▶ Provided material:

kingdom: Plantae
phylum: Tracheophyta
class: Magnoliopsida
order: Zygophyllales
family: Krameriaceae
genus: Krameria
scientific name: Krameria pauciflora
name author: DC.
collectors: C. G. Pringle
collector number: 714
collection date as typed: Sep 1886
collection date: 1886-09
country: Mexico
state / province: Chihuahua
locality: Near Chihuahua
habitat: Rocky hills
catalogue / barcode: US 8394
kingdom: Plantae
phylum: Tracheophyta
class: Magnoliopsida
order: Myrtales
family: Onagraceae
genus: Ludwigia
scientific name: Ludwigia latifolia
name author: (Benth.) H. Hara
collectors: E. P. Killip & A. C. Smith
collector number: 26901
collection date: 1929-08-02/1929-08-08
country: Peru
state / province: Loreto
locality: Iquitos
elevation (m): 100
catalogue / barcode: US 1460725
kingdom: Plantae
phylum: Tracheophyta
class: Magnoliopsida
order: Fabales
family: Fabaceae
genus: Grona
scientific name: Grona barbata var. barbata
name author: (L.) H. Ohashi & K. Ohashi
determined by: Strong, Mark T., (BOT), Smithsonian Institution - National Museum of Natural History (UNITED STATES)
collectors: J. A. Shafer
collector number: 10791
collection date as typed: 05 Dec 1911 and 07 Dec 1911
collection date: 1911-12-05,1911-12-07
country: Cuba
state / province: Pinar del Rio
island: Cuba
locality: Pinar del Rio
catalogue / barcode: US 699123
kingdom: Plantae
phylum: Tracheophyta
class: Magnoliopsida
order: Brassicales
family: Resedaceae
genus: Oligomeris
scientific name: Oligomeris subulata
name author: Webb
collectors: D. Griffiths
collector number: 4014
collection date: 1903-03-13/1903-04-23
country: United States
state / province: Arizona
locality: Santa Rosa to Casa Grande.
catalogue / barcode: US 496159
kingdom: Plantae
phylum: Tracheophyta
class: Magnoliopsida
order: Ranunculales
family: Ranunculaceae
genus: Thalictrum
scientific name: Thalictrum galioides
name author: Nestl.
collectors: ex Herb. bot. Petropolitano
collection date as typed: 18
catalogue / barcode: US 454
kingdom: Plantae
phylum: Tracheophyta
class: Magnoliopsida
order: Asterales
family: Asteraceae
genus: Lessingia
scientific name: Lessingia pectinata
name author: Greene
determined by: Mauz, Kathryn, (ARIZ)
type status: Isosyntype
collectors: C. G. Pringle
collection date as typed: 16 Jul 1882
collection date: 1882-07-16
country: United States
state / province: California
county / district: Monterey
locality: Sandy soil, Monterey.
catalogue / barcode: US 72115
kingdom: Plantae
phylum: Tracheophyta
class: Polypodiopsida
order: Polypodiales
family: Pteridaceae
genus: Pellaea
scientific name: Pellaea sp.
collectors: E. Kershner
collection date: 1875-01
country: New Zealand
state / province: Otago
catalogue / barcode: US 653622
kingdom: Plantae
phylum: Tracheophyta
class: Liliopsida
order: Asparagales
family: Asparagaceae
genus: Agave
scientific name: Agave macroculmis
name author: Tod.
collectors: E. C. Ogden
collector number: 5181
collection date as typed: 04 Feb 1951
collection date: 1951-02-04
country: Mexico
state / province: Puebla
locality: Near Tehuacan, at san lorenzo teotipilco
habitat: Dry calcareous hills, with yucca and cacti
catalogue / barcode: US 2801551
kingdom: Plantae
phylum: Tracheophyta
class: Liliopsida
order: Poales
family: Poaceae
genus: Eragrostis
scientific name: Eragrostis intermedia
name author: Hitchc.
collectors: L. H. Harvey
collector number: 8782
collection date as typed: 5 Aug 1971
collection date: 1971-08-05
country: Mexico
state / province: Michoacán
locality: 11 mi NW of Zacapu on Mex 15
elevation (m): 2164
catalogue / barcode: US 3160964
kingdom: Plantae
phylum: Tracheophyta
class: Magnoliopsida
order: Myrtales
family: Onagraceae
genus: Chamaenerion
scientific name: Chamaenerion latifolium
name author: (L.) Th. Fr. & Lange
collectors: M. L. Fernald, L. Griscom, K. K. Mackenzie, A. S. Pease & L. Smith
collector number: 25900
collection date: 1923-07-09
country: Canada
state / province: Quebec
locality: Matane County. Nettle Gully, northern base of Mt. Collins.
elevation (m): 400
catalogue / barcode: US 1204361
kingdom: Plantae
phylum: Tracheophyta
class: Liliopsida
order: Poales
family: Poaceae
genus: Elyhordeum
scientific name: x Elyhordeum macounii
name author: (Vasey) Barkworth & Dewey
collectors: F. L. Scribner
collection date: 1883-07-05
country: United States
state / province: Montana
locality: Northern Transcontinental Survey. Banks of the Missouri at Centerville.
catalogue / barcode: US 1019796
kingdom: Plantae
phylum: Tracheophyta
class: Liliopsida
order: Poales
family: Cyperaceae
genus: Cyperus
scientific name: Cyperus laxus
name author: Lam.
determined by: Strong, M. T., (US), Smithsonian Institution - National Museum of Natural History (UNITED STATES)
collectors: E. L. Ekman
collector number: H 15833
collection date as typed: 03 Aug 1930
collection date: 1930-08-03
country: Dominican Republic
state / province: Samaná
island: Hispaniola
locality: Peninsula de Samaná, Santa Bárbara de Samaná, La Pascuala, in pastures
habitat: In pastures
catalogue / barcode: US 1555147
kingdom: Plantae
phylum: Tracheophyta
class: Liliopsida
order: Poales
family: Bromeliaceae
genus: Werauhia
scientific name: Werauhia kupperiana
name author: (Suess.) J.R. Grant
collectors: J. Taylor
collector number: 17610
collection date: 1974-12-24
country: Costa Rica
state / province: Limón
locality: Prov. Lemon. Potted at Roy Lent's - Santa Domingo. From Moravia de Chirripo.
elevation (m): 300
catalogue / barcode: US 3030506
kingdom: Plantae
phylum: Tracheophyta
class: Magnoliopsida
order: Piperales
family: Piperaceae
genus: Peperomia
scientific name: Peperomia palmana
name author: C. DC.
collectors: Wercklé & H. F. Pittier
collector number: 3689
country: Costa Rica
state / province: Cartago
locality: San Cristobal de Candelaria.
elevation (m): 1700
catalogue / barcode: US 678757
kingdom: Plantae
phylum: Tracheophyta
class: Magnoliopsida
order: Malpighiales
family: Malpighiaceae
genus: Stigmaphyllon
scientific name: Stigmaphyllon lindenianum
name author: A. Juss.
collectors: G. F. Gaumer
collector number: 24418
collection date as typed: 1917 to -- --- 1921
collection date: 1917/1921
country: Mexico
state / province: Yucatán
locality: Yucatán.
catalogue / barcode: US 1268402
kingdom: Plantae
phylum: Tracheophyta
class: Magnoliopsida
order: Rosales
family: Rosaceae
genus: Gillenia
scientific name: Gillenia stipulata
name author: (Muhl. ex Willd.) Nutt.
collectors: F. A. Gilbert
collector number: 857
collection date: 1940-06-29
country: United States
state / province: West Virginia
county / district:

▶ Aim of the exercise: Copy all of the records above line by line, keeping every field and value unchanged.

▶ Response to the exercise:
kingdom: Plantae
phylum: Tracheophyta
class: Magnoliopsida
order: Zygophyllales
family: Krameriaceae
genus: Krameria
scientific name: Krameria pauciflora
name author: DC.
collectors: C. G. Pringle
collector number: 714
collection date as typed: Sep 1886
collection date: 1886-09
country: Mexico
state / province: Chihuahua
locality: Near Chihuahua
habitat: Rocky hills
catalogue / barcode: US 8394
kingdom: Plantae
phylum: Tracheophyta
class: Magnoliopsida
order: Myrtales
family: Onagraceae
genus: Ludwigia
scientific name: Ludwigia latifolia
name author: (Benth.) H. Hara
collectors: E. P. Killip & A. C. Smith
collector number: 26901
collection date: 1929-08-02/1929-08-08
country: Peru
state / province: Loreto
locality: Iquitos
elevation (m): 100
catalogue / barcode: US 1460725
kingdom: Plantae
phylum: Tracheophyta
class: Magnoliopsida
order: Fabales
family: Fabaceae
genus: Grona
scientific name: Grona barbata var. barbata
name author: (L.) H. Ohashi & K. Ohashi
determined by: Strong, Mark T., (BOT), Smithsonian Institution - National Museum of Natural History (UNITED STATES)
collectors: J. A. Shafer
collector number: 10791
collection date as typed: 05 Dec 1911 and 07 Dec 1911
collection date: 1911-12-05,1911-12-07
country: Cuba
state / province: Pinar del Rio
island: Cuba
locality: Pinar del Rio
catalogue / barcode: US 699123
kingdom: Plantae
phylum: Tracheophyta
class: Magnoliopsida
order: Brassicales
family: Resedaceae
genus: Oligomeris
scientific name: Oligomeris subulata
name author: Webb
collectors: D. Griffiths
collector number: 4014
collection date: 1903-03-13/1903-04-23
country: United States
state / province: Arizona
locality: Santa Rosa to Casa Grande.
catalogue / barcode: US 496159
kingdom: Plantae
phylum: Tracheophyta
class: Magnoliopsida
order: Ranunculales
family: Ranunculaceae
genus: Thalictrum
scientific name: Thalictrum galioides
name author: Nestl.
collectors: ex Herb. bot. Petropolitano
collection date as typed: 18
catalogue / barcode: US 454
kingdom: Plantae
phylum: Tracheophyta
class: Magnoliopsida
order: Asterales
family: Asteraceae
genus: Lessingia
scientific name: Lessingia pectinata
name author: Greene
determined by: Mauz, Kathryn, (ARIZ)
type status: Isosyntype
collectors: C. G. Pringle
collection date as typed: 16 Jul 1882
collection date: 1882-07-16
country: United States
state / province: California
county / district: Monterey
locality: Sandy soil, Monterey.
catalogue / barcode: US 72115
kingdom: Plantae
phylum: Tracheophyta
class: Polypodiopsida
order: Polypodiales
family: Pteridaceae
genus: Pellaea
scientific name: Pellaea sp.
collectors: E. Kershner
collection date: 1875-01
country: New Zealand
state / province: Otago
catalogue / barcode: US 653622
kingdom: Plantae
phylum: Tracheophyta
class: Liliopsida
order: Asparagales
family: Asparagaceae
genus: Agave
scientific name: Agave macroculmis
name author: Tod.
collectors: E. C. Ogden
collector number: 5181
collection date as typed: 04 Feb 1951
collection date: 1951-02-04
country: Mexico
state / province: Puebla
locality: Near Tehuacan, at san lorenzo teotipilco
habitat: Dry calcareous hills, with yucca and cacti
catalogue / barcode: US 2801551
kingdom: Plantae
phylum: Tracheophyta
class: Liliopsida
order: Poales
family: Poaceae
genus: Eragrostis
scientific name: Eragrostis intermedia
name author: Hitchc.
collectors: L. H. Harvey
collector number: 8782
collection date as typed: 5 Aug 1971
collection date: 1971-08-05
country: Mexico
state / province: Michoacán
locality: 11 mi NW of Zacapu on Mex 15
elevation (m): 2164
catalogue / barcode: US 3160964
kingdom: Plantae
phylum: Tracheophyta
class: Magnoliopsida
order: Myrtales
family: Onagraceae
genus: Chamaenerion
scientific name: Chamaenerion latifolium
name author: (L.) Th. Fr. & Lange
collectors: M. L. Fernald, L. Griscom, K. K. Mackenzie, A. S. Pease & L. Smith
collector number: 25900
collection date: 1923-07-09
country: Canada
state / province: Quebec
locality: Matane County. Nettle Gully, northern base of Mt. Collins.
elevation (m): 400
catalogue / barcode: US 1204361
kingdom: Plantae
phylum: Tracheophyta
class: Liliopsida
order: Poales
family: Poaceae
genus: Elyhordeum
scientific name: x Elyhordeum macounii
name author: (Vasey) Barkworth & Dewey
collectors: F. L. Scribner
collection date: 1883-07-05
country: United States
state / province: Montana
locality: Northern Transcontinental Survey. Banks of the Missouri at Centerville.
catalogue / barcode: US 1019796
kingdom: Plantae
phylum: Tracheophyta
class: Liliopsida
order: Poales
family: Cyperaceae
genus: Cyperus
scientific name: Cyperus laxus
name author: Lam.
determined by: Strong, M. T., (US), Smithsonian Institution - National Museum of Natural History (UNITED STATES)
collectors: E. L. Ekman
collector number: H 15833
collection date as typed: 03 Aug 1930
collection date: 1930-08-03
country: Dominican Republic
state / province: Samaná
island: Hispaniola
locality: Peninsula de Samaná, Santa Bárbara de Samaná, La Pascuala, in pastures
habitat: In pastures
catalogue / barcode: US 1555147
kingdom: Plantae
phylum: Tracheophyta
class: Liliopsida
order: Poales
family: Bromeliaceae
genus: Werauhia
scientific name: Werauhia kupperiana
name author: (Suess.) J.R. Grant
collectors: J. Taylor
collector number: 17610
collection date: 1974-12-24
country: Costa Rica
state / province: Limón
locality: Prov. Lemon. Potted at Roy Lent's - Santa Domingo. From Moravia de Chirripo.
elevation (m): 300
catalogue / barcode: US 3030506
kingdom: Plantae
phylum: Tracheophyta
class: Magnoliopsida
order: Piperales
family: Piperaceae
genus: Peperomia
scientific name: Peperomia palmana
name author: C. DC.
collectors: Wercklé & H. F. Pittier
collector number: 3689
country: Costa Rica
state / province: Cartago
locality: San Cristobal de Candelaria.
elevation (m): 1700
catalogue / barcode: US 678757
kingdom: Plantae
phylum: Tracheophyta
class: Magnoliopsida
order: Malpighiales
family: Malpighiaceae
genus: Stigmaphyllon
scientific name: Stigmaphyllon lindenianum
name author: A. Juss.
collectors: G. F. Gaumer
collector number: 24418
collection date as typed: 1917 to -- --- 1921
collection date: 1917/1921
country: Mexico
state / province: Yucatán
locality: Yucatán.
catalogue / barcode: US 1268402
kingdom: Plantae
phylum: Tracheophyta
class: Magnoliopsida
order: Rosales
family: Rosaceae
genus: Gillenia
scientific name: Gillenia stipulata
name author: (Muhl. ex Willd.) Nutt.
collectors: F. A. Gilbert
collector number: 857
collection date: 1940-06-29
country: United States
state / province: West Virginia
county / district:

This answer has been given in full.